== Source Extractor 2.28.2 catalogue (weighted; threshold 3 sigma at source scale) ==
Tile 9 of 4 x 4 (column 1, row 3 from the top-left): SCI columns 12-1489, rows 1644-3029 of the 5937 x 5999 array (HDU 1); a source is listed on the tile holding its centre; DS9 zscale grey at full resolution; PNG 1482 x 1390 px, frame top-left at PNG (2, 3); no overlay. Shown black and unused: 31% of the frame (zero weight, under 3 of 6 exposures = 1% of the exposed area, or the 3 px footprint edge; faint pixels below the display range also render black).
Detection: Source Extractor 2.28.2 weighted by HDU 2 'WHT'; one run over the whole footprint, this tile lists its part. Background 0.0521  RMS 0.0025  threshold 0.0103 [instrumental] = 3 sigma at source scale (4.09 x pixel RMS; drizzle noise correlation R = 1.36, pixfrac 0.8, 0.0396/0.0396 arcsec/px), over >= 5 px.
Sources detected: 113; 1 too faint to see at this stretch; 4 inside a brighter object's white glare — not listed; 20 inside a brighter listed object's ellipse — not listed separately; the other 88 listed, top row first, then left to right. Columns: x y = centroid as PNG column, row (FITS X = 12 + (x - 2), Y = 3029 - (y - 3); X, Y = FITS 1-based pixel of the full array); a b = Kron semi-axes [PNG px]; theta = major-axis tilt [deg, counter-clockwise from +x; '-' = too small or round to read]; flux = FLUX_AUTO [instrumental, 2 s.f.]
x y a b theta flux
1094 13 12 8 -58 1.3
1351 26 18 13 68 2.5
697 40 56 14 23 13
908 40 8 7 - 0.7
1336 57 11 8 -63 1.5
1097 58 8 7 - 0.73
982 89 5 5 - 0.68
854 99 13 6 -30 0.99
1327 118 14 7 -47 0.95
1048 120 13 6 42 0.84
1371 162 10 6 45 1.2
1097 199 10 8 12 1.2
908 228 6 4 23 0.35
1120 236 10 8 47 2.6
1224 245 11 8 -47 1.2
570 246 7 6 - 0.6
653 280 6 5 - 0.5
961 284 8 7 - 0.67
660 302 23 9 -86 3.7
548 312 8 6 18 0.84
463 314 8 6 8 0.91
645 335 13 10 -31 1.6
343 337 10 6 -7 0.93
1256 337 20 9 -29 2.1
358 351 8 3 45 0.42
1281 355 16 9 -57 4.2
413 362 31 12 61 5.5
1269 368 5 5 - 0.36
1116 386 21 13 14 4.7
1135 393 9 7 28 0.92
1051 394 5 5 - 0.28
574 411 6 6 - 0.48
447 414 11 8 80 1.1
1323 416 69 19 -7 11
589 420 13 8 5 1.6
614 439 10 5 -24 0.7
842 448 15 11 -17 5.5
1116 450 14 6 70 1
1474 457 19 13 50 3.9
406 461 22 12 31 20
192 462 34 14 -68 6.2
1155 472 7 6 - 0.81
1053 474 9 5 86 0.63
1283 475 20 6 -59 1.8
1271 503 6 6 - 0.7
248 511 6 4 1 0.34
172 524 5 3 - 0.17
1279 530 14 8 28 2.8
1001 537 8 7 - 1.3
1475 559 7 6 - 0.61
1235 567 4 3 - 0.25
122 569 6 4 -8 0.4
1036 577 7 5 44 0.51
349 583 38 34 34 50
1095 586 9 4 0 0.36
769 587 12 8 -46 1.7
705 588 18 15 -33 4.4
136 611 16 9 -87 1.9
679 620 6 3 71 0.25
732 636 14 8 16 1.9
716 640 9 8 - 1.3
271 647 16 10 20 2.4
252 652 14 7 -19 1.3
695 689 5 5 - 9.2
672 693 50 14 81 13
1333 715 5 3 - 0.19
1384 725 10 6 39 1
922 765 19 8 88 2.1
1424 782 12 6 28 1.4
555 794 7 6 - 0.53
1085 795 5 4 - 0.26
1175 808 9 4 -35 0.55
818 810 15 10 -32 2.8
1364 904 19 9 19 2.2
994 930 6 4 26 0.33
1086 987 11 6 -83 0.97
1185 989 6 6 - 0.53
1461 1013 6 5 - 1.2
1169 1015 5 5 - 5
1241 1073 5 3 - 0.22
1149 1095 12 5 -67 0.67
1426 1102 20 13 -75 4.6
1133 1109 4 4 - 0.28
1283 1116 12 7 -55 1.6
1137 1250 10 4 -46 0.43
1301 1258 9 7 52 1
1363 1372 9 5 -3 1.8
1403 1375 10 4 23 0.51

────────────────

→ Problem to work on: Rewrite the stretch from the start of the records through the line that contains "Detection: Source Extractor", swapping "catalogue" for "catalog" and leaving everything else as it is.

→ Reply to the task:
== Source Extractor 2.28.2 catalog (weighted; threshold 3 sigma at source scale) ==
Tile 9 of 4 x 4 (column 1, row 3 from the top-left): SCI columns 12-1489, rows 1644-3029 of the 5937 x 5999 array (HDU 1); a source is listed on the tile holding its centre; DS9 zscale grey at full resolution; PNG 1482 x 1390 px, frame top-left at PNG (2, 3); no overlay. Shown black and unused: 31% of the frame (zero weight, under 3 of 6 exposures = 1% of the exposed area, or the 3 px footprint edge; faint pixels below the display range also render black).
Detection: Source Extractor 2.28.2 weighted by HDU 2 'WHT'; one run over the whole footprint, this tile lists its part. Background 0.0521  RMS 0.0025  threshold 0.0103 [instrumental] = 3 sigma at source scale (4.09 x pixel RMS; drizzle noise correlation R = 1.36, pixfrac 0.8, 0.0396/0.0396 arcsec/px), over >= 5 px.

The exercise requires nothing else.